[EXCERPT PROVIDED]
Countries such as France note that carbon storage in soil will be temporary if farmers decide to move away from practices that add carbon to soils and instead return it to the atmosphere. Malta similarly fears that the impacts of climate change may reduce the ability of soils to store carbon.

These concerns largely echo what researchers have already identified, underlining the limitations of removing CO₂ through these methods, particularly as climate change makes forests and soils more vulnerable to natural hazards.

Orange flames creeping up a fallen log in a woodland.
Fire can return carbon stored in trees and soil to the atmosphere. Yelantsevv/Shutterstock

Engineered carbon removal methods may offer a more durable way to remove and store carbon by pumping it underground. But the capacity of these methods must be urgently scaled up this decade.

Within their national strategies, countries either note a lack of potential storage sites or ample storage capacity. Making widespread deployment of engineered methods a reality may rest on countries collaborating to transfer CO₂ between one another or remove CO₂ on one another’s behalf.

Given the limited capacity of countries to remove carbon, the challenge of rapidly scaling up engineered methods and the necessity of addressing other pressing issues like declining biodiversity, carbon removal cannot substitute emission reductions.

[INSTRUCTIONS TO FOLLOW]
From the excerpt on carbon removal, reproduce everything from "Countries such as" down to "to natural hazards.", word for word.

[INFORMATION GIVEN]
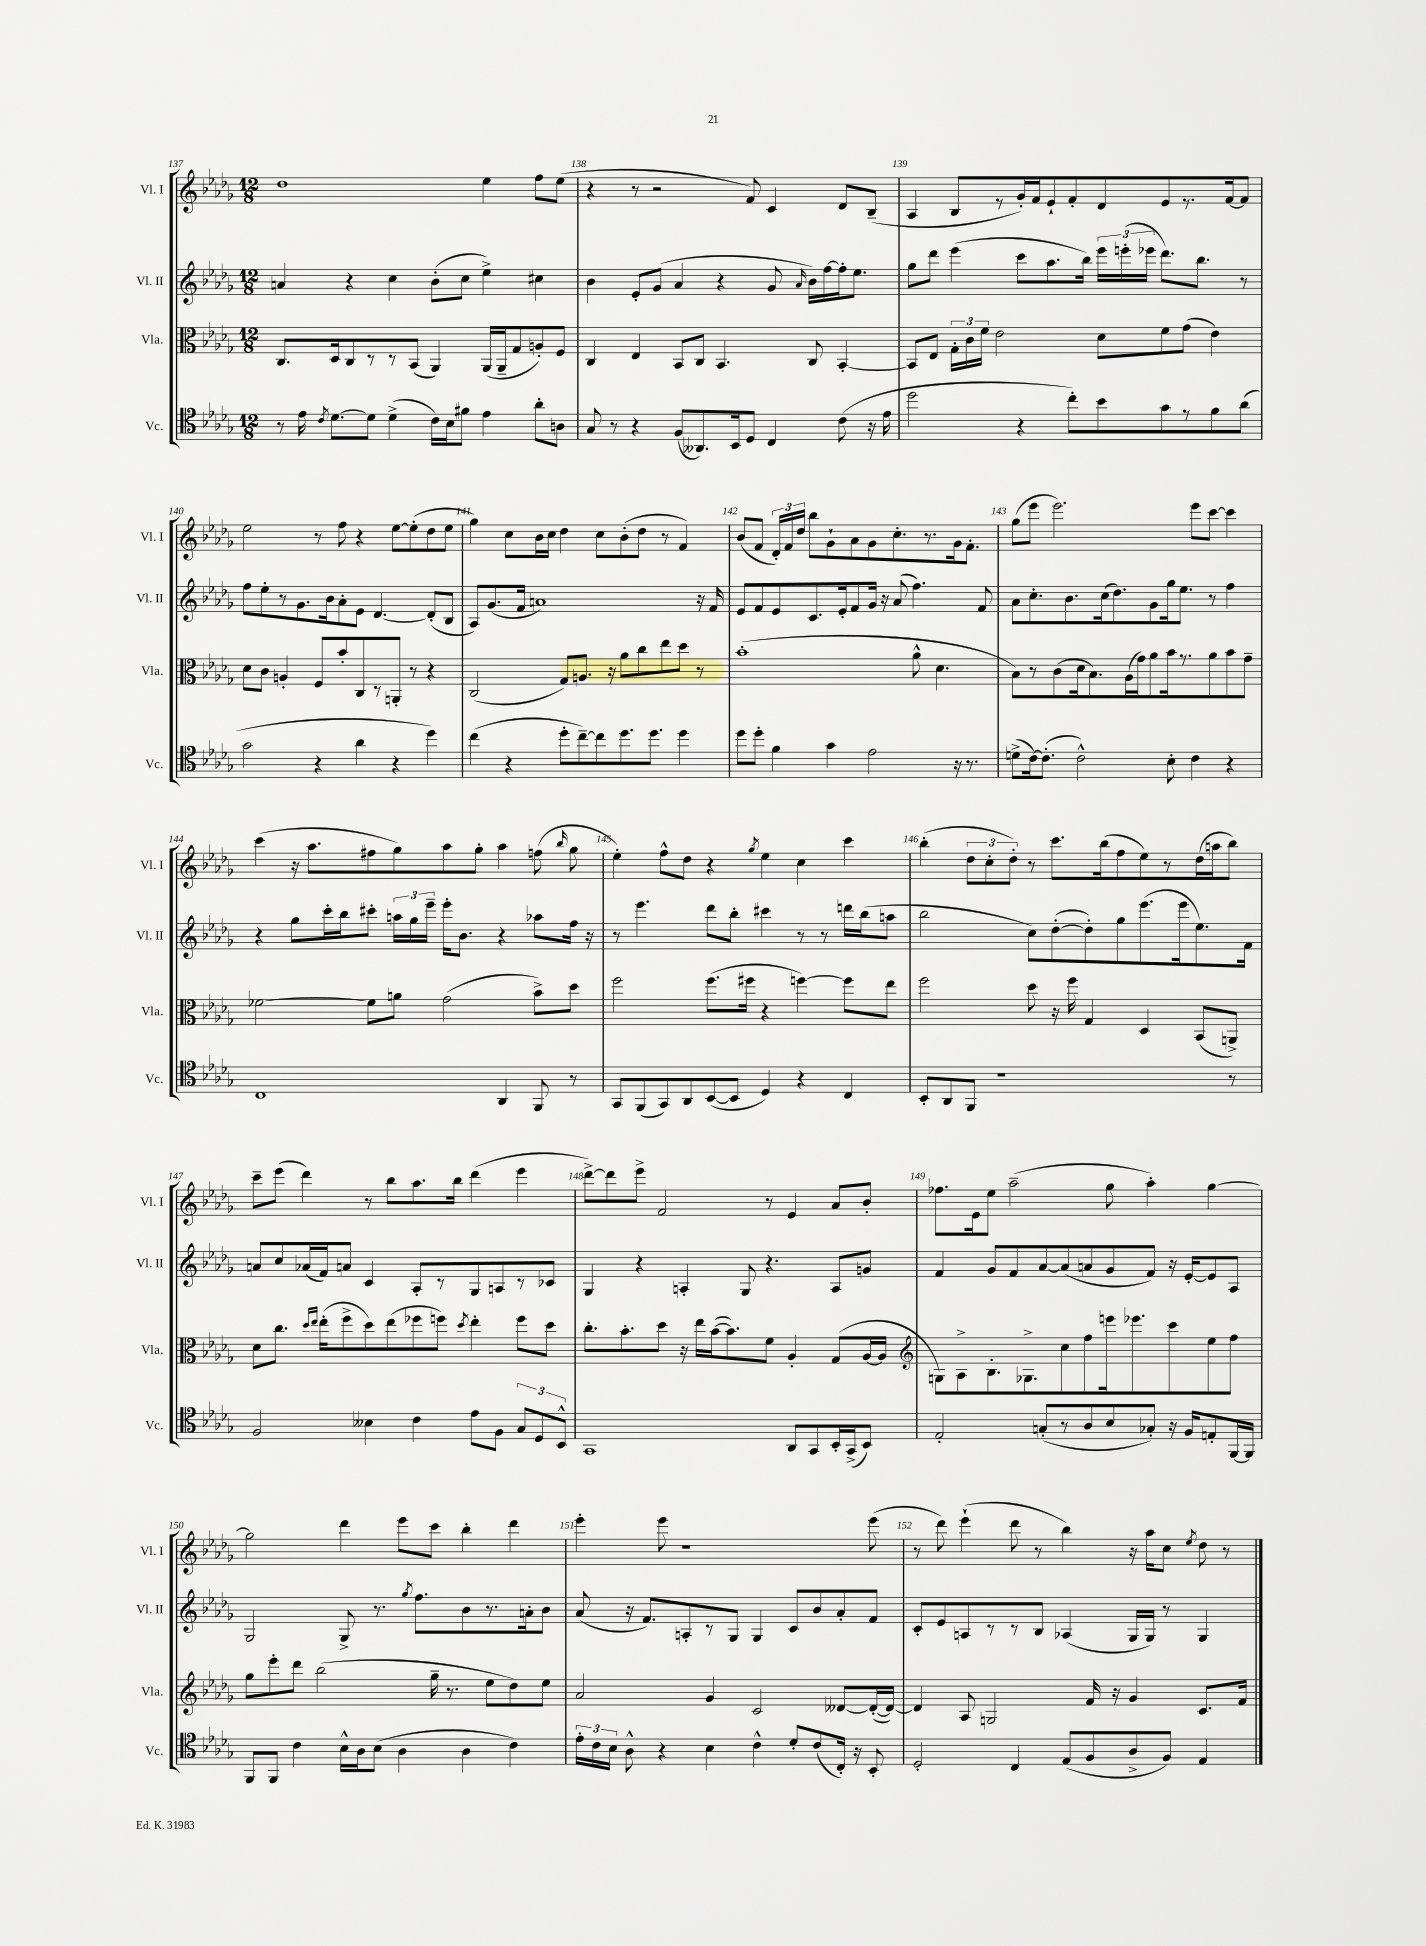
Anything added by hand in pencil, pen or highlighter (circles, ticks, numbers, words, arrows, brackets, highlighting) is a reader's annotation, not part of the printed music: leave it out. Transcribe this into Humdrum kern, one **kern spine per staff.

**kern	**kern	**kern	**kern
*part4	*part3	*part2	*part1
*staff4	*staff3	*staff2	*staff1
*I"Vc.	*I"Vla.	*I"Vl. II	*I"Vl. I
*I'Vc.	*I'Vla.	*I'Vl. II	*I'Vl. I
*clefC4	*clefC3	*clefG2	*clefG2
*k[b-e-a-d-g-]	*k[b-e-a-d-g-]	*k[b-e-a-d-g-]	*k[b-e-a-d-g-]
*M12/8	*M12/8	*M12/8	*M12/8
=137	=137	=137	=137
8r	8.C/L	4an/	1dd-
16e-\	.	.	.
8qc/	.	.	.
[8.d-\L	16D-/k	.	.
.	8C/	4r	.
8d-\J]	8r	.	.
(4d-^\	8r	4cc\	.
.	(8BB-/J	.	.
16c\LL)	4AA-/)	(8b-'\L	.
16B-\J	.	.	.
8f#X\J	.	8cc\J	.
4e-\	(16AA-/LL	4ee-^\)	4ee-\
.	16AA-~/J	.	.
.	8G-/	.	.
8a-'\L	8An'/)	4cc#X\	8ff\L
8An\J	8F/J	.	(8ee-\J
=138	=138	=138	=138
8G-/	4C/	4b-\	4r
8r	.	.	.
4r	4E-/	8e-'/L	8r
.	.	(8g-/J	2r
(8F/L	8BB-/L	4a-/	.
8.AA--X/)	8C/J	.	.
.	4.BB-/	4r	.
16BB-/k	.	.	.
8D-/J	.	.	8f/)
4C/	.	8g-/	4c/
.	.	16qqa-/	.
.	8C/	16b-\LL)	.
.	.	[16ff\	.
(8c\	[4BB-'/	16ff'\J]	8d-/L
.	.	8.ee-\J	.
16r	.	.	(8B-~/J
16e-\	.	.	.
=139	=139	=139	=139
2dd-\	8BB-/L]	8gg-\L	4A-/
.	8E-/J	8ddd-\J	.
.	24G-'\LL	(4eee-\	8B-/L
.	24c\	.	.
.	24f\JJ	.	.
.	2e-\	.	8r
4r	.	8ccc\L	16g-'/L)
.	.	.	16f/J
.	.	8.aa-\	8e-`/
8cc'\L)	.	.	8f'/
.	.	16bb-\Jk)	.
8b-\	8d-\L	24eee-\LL	8d-/
.	.	(24eeen'\	.
.	.	24eee-X\JJ	.
8g-\	8f\	8.ddd-\L)	8e-/
8r	(8g-\J	.	8.r
.	.	8.bb-\J	.
8f\	4e-\)	.	.
.	.	.	[16f/k
(8a-\J	.	8r	8f/J]
!!LO:LB:g=z
=140	=140	=140	=140
2g-\	8d-\L	8ff\L	2ee-\
.	8c\J	8ee-'\	.
.	4An'/	8r	.
.	.	8.g-\	.
4r	8F/L	.	8r
.	.	16b-\k	.
.	8b-'/	8a-'\	8ff\
4a-\	8C/	8e-\J	4r
.	8r	[4.d-/	.
4r	8AAn'/J	.	[8ee-\L
.	8r	.	(8ee-'\]
4dd-\)	4r	(8d-'/L]	8dd-\
.	.	8B-/J	8ee-\J
=141	=141	=141	=141
(4cc\	(2C/	8A-/L)	4gg-\)
.	.	(8.g-/	.
4r	.	.	8cc\L
.	.	16f/Jk	.
.	.	1an)	16b-\L
.	.	.	16cc\JJ
8dd-'\L	8G-/L)	.	4dd-\
[8cc~\)	8.An/J	.	.
8cc\]	.	.	8cc\L
.	16r	.	.
8.dd-\	8a-\L	.	(8b-'\
.	8cc\	.	8dd-\J
8.dd-\J	.	.	.
.	8ee-\	.	8r
4dd-\	8dd-\J	.	4f/)
.	8r	16r	.
.	.	16f/	.
=142	=142	=142	=142
8dd-\L	(1b-'	8e-/L	(8b-/L
8dd-'\J	.	8f/	8f/J
4f\	.	8e-/	24d-'/LL)
.	.	.	24f/
.	.	.	24dd-/JJ
.	.	8.c/	8bb-\L
4g-\	.	.	8g-`\
.	.	16e-'/k	.
.	.	8f/	8a-\
2e-\	.	16g-/Jk	8g-\
.	.	16r	.
.	.	(8a-/	8.cc'\
.	8a-^^\	4.ff\)	.
.	.	.	8.r
.	4.d-\	.	.
16r	.	.	16g-\k
8.r	.	.	8.f'\J
.	.	8f/	.
=143	=143	=143	=143
(8dn^\L	8B-\L)	8a-\L	(8gg-\L
[16c\k)	8r	8.cc'\	8eee-\J
(8.c'\J]	.	.	.
.	(8c\	.	2.eee-\)
.	.	8.b-\	.
2c^^\)	16d-\k	.	.
.	8.B-\)	.	.
.	.	(16cc\k	.
.	.	8.dd-\)	.
.	(16A-\L	.	.
.	16g-\J)	.	.
.	8a-\	8g-\	.
8B-'\	16b-\k	16gg-\k	.
.	8.r	8.ee-\J	.
4c\	.	.	8eee-\L
.	8a-\	8r	[8ccc\J
4r	8b-\	4ff\	4ccc\]
.	8g-~\J	.	.
!!LO:LB:g=z
=144	=144	=144	=144
1C	[2f-X\	4r	(4ccc\
.	.	8gg-\L	16r
.	.	.	8.aa-\L
.	.	16ccc'\L	.
.	.	16bb-\J	.
.	8f-\L]	8ccc#X'\J	8ff#X\
.	8an\J	24aan\LL	8gg-\)
.	.	24gg-\	.
.	.	24eee-~\JJ	.
.	(2g-\	16eee-'\KL	8aa-\
.	.	8.b-\J	.
.	.	.	8gg-'\J
4AA-/	.	4r	4aa-\
8FF/	8b-^\L)	8aa-X\L	(8ffn\
.	.	.	16qqbb-/
8r	8dd-\J	16ff\Jk	8gg-\
.	.	16r	.
=145	=145	=145	=145
8GG-/L	2ff\	8r	4ee-'\)
(8FF/	.	4.eee-\	.
8GG-/)	.	.	8ff^^\L
8AA-/	.	.	8dd-\J
([8BB-/	(8.ff\L	8ddd-\L	4r
8BB-/J]	.	8bb-'\J	.
.	16ff#X\Jk	.	.
.	.	.	8qgg-/
4D-/)	4r	4ccc#X\	4ee-\
4r	[4ffn\)	8r	4cc\
.	.	8r	.
4C/	8ff\L]	16dddn\LL	4ccc\
.	.	(16bb-\J	.
.	8ee-\J	8aan\J	.
=146	=146	=146	=146
8BB-'/L	2ff\	2bb-\	(4bb-'\
8AA-/	.	.	.
8FF/J	.	.	12dd-\L
.	.	.	12cc'\
1r	.	.	.
.	.	.	12dd-'\J)
.	8dd-\	8cc\L)	8r
.	16r	([8dd-'\	8.ccc\L
.	16ff\	.	.
.	4G-/	8dd-'\])	.
.	.	.	(16bb-\k
.	.	8gg-\	8ff\
.	4D-/	(8.eee-\	8ee-\)
.	.	.	8r
.	.	16eee-\k	.
.	(8BB-/L	8.ee-\)	(16dd-\L
.	.	.	16aan\J
8r	8AAn^/J)	.	8bb-\J)
.	.	16f\Jk	.
!!LO:LB:g=z
=147	=147	=147	=147
2F/	8d-\L	8an/L	8ccc~\L
.	8.cc\J	8cc/	(8eee-\J
.	.	(16a-X/L	4ddd-\)
.	16qqdd-/LL	.	.
.	16qqee-/JJ	.	.
.	(16ee-'\KL	16f/J)	.
.	8ff^\	8an/J	.
4B--X\	8dd-\)	4c/	8r
.	(8ee-\	.	8bb-\L
4c\	8ff-X\	8A-'/L	8.aa-\
.	8ffn\J)	8r	.
.	.	.	16bb-\Jk
.	8qdd-/	.	.
8e-\L	4ee-'\	8G-/	(4ddd-\
8F\J	.	8An/	.
12G-/L	8ff\L	8r	4eee-\
12D-/	.	.	.
.	8dd-\J	8c-X/J	.
12BB-^^/J	.	.	.
=148	=148	=148	=148
1GG-	8.cc'\L	4G-/	[8ddd-^\L)
.	.	.	8ddd-\]
.	8.b-'\	.	.
.	.	4r	8eee-^\J
.	8dd-\J	.	2f/
.	16r	4An'/	.
.	16ee-\LL	.	.
.	([16b-\J	.	.
.	8.b-\])	.	.
.	.	8G-/	.
.	8f\J	4.r	8r
8AA-/L	4A-'/	.	4e-/
8GG-/	.	.	.
16BB-'/L	(8G-/L	8A/L	8a-/L
(16GG-^/J	.	.	.
8BB-/J)	[16A-/L	8gn/J	8b-'/J
.	16A-/JJ]	.	.
=149	=149	=149	=149
*	*clefG2	*	*
2E-'/	8Gn\L)	4f/	8.ff-X\L
.	8A-^\	.	.
.	.	.	16e-\k
.	8.B-'\	8g-/L	8ee-\J
.	.	8f/	(2aa-~\
.	8.G-X^\	.	.
(8Gn'/L	.	[8a-/	.
8r	8cc\	(8a-/]	.
8A-/	8ff\	8an/	.
8B-/	16eeen\k	8g-/	8gg-\
.	8.eee-X\	.	.
8G-X'/J)	.	8f/J)	4aa-'\)
16r	8ccc\	16r	.
16F/KL	.	[16e-'/KL	.
8En'/	8ee-\	8e-/]	[4gg-\
[16FF/L	8ff\J	8A-/J	.
16FF/JJ]	.	.	.
!!LO:LB:g=z
=150	=150	=150	=150
8FF/L	8gg-\L	2G-/	2gg-\]
8FF/J	8eee-'\	.	.
4c\	8ddd-\J	.	.
.	(2bb-\	.	.
16B-^^\LL	.	8G-^/	4ddd-\
16A-\J	.	.	.
(8B-\J	.	8.r	.
4A-\	.	.	8eee-\L
.	.	8qgg-/	.
.	.	8.ff\L	.
.	16gg-~\	.	8ccc\J
.	8.r	.	.
4A-\	.	8b-\	4bb-'\
.	8ee-\L	8.r	.
4c\)	8dd-\)	.	4ddd-\
.	.	16an'\k	.
.	8ee-\J	8b-\J	.
=151	=151	=151	=151
24e-'\LL	2a-/	(8a-/	4eee-'\
24c\	.	.	.
24B-\JJ	.	.	.
8A-^^\	.	16r	.
.	.	8.f/L)	.
4r	.	.	8eee-\
.	.	8An'/	1r
4B-\	4g-/	8r	.
.	.	8G-/J	.
4c^^\	2c/	4G-/	.
8d-'/L	.	8c/L	.
(8c/	.	8b-/	.
16C'/Jk)	[8d--X/L	8a-'/	.
16r	.	.	.
8BB-'/	(16d--'/L_	8f/J	(8eee-\
.	16d--/JJ_)	.	.
=152	=152	=152	=152
2D-'/	4d--/]	8c'/L	8r
.	.	8e-/	8ddd-\)
.	8A-/	8An/	(4eee-`\
.	2Gn/	8r	.
4C/	.	8r	8ddd-\
.	.	8B-/J	8r
(8E-/L	.	(4A-X/	4bb-\)
8F/	16f/	.	.
.	16r	.	.
8A-^/	4g-/	16G-/LL	16r
.	.	16G-/JJ)	16aa-\KL
8F/J)	.	8r	8cc\J
.	.	.	8qee-/
4E-/	8.c/L	4G-/	8dd-\
.	.	.	8r
.	16f/Jk	.	.
==	==	==	==
*-	*-	*-	*-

[PROBLEM SOLUTION]
Countries such as France note that carbon storage in soil will be temporary if farmers decide to move away from practices that add carbon to soils and instead return it to the atmosphere. Malta similarly fears that the impacts of climate change may reduce the ability of soils to store carbon.

These concerns largely echo what researchers have already identified, underlining the limitations of removing CO₂ through these methods, particularly as climate change makes forests and soils more vulnerable to natural hazards.